Aminohydroxymethylene

Aminohydroxymethylene

Author: ChemistryViews

Peter R. Schreiner and colleagues, Justus Liebig University, Gießen, Germany, have generated, isolated, and characterized the previously unknown aminohydroxymethylene (aminohydroxycarbene) in solid Ar via pyrolysis of oxalic acid monoamide. Aminohydroxymethylene is the simplest aminooxycarbene, an isomer of formamide and formimidic acid, and a prototypical electron donor-stabilized carbene. It is astrochemically relevant.

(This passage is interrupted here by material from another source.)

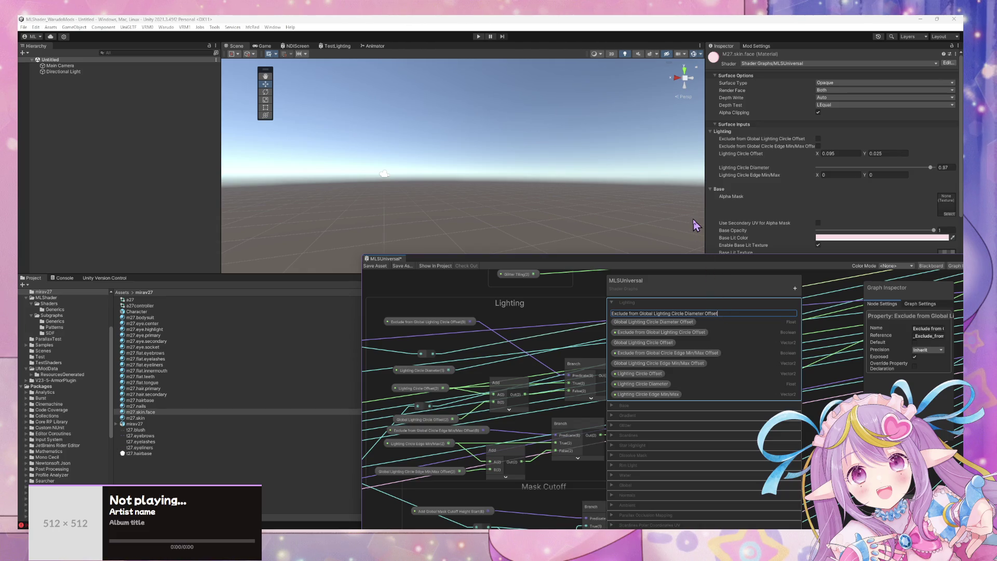
key("ctrl+s")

The researchers found that it is stable under cryogenic conditions and only decomposes to HNCO + H2 and NH3 + CO when the trans-conformer is irradiated at 254 nm. This result is in contrast to other hydroxycarbenes and aminomethylene, which undergo [1,2]H shifts to the corresponding carbonyls or imine. Due to very significant heteroatom stabilization, quantum mechanical tunneling (QMT) from the trans-conformer to formamide or formimidic acid does not take place on laboratory time-scales but may be relevant in astrochemical processes according to the researchers. The experimental data are well supported by the results of CCSD(T)/cc-pVTZ and B3LYP/6-311++G(3df,3pd) computations.